Using marijuana during pregnancy may increase the risk of having a child with autism, a new study suggests.
The findings come months after the Pharmaceutical Society of Kenya noted an increase in recreational use of marijuana in the country.
Currently, one per cent of Kenyans including expectant women aged 15-65 years are regular users of marijuana – also known in street lingo as ngwai, ganja, vela, shash, ombitho, herb or yath, among other names.
In the analysis of data from more than 500,000 mothers and their children, researchers found a 50 per cent increase in the risk of autism spectrum disorder in kids whose mothers had used cannabis while pregnant, according to the report by Nature Medicine.
“Cannabis is not a benign drug and any use during pregnancy should be discouraged,” the study’s lead author Daniel Corsi, a scientist at the Children’s Hospital of Ontario Research Institute, said.
Earlier studies indicated that the use of the substance by pregnant women could affect a foetus’s neurodevelopment
“There are cannabinoid receptors present in the developing foetus and exposure to cannabis may impact the wiring of the developing brain,” the study said.
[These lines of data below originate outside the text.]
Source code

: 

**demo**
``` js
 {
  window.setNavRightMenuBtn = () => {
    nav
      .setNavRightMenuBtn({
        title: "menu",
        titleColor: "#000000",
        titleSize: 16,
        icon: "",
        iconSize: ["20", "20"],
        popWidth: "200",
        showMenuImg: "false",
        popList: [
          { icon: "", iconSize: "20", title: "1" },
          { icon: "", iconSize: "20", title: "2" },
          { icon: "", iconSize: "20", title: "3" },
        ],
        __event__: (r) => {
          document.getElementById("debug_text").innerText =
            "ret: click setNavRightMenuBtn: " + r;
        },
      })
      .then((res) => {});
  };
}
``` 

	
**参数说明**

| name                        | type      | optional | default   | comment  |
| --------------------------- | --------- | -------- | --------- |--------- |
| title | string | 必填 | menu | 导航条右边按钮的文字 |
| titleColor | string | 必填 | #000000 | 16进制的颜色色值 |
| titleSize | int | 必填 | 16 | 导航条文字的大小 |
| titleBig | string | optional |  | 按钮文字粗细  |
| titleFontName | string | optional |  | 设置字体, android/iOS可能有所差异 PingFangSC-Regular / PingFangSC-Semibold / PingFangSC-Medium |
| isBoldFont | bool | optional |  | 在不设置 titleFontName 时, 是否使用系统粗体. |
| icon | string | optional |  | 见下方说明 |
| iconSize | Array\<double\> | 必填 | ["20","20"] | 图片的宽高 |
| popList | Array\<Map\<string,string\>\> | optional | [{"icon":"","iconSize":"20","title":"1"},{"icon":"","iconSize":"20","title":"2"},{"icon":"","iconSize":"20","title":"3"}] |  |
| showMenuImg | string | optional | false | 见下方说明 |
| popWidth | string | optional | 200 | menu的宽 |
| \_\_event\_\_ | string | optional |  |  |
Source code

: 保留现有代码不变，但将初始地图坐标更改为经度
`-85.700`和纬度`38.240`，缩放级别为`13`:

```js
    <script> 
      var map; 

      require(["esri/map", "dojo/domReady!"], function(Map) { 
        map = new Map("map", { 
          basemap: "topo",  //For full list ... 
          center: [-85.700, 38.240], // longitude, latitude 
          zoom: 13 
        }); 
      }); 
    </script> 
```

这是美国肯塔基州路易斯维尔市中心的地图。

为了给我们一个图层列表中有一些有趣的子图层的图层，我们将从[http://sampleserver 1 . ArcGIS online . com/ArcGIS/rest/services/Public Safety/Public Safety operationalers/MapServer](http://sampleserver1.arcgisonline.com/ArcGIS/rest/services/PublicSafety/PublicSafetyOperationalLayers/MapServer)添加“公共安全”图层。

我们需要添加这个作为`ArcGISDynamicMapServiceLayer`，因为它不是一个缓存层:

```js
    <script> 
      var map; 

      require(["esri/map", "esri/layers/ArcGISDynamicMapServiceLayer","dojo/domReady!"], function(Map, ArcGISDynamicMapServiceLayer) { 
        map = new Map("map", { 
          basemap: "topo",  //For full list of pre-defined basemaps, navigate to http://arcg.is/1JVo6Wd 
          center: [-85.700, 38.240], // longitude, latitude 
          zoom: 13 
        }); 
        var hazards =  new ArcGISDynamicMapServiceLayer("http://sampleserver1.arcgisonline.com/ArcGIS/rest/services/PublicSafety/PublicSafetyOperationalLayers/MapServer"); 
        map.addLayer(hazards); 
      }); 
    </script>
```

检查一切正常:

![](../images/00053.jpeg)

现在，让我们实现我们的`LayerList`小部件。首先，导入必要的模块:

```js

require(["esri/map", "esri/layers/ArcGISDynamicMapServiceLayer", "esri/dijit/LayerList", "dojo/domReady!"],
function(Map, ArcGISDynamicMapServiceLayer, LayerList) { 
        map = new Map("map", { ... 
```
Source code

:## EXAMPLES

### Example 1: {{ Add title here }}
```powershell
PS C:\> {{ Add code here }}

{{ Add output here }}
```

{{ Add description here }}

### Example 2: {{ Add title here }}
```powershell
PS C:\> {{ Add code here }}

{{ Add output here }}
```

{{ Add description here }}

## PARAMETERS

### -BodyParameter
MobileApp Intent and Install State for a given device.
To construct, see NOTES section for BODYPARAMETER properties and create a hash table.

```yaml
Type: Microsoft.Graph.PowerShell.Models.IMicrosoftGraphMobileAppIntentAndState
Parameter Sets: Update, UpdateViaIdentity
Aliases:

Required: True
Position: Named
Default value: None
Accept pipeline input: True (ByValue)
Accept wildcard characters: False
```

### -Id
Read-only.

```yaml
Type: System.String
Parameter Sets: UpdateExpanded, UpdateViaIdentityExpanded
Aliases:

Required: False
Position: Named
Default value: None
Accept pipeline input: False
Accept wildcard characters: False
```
In March, PSK urged the National Assembly to enhance access to medical marijuana by amending the Narcotics and Psychotropic Control Act (1994).
Executive director Daniella Munene noted widespread use of marijuana in the country, but those requiring it the most unable to access it.
“We find it odd that the drug is widely abused, widely available although illegally. We are trying to persuade the government to create these frameworks to allow the medical cannabis to be used and the centre of that control should be the Pharmacy and Poisons Board,” Munene said.
She said lack of a legal framework guiding the supply of the drug denies many patients the medical benefits provided by it.
“The law currently provides for four categories of people to possess medical marijuana. However, the law does not give a framework for the supply. So, a patient who needs this product is denied because of lack of the drug within the medical supply chain,” Munene said.
Cannabis is listed as a narcotic drug, which subsequently criminalises its possession, cultivation, production and use. Despite these stringent controls, it is one of the most used narcotics countrywide as per a 2015 study by the National Campaign Against Drug Abuse.
Prof Lukoye Atwoli, an associate professor of psychiatry, believes that marijuana use should be decriminalised.
“My view is that we are agitating for the decriminalisation of substance use. This means removing offences related to substance use from statute books. Those with problematic use need help, not jail,” Prof Atwoli said.
Other famous supporters of marijuana legalisation include Nairobi Governor Mike Sonko, former Nyamira Senator Kennedy Mong'are and the late Kibra legislator Kenneth Okoth.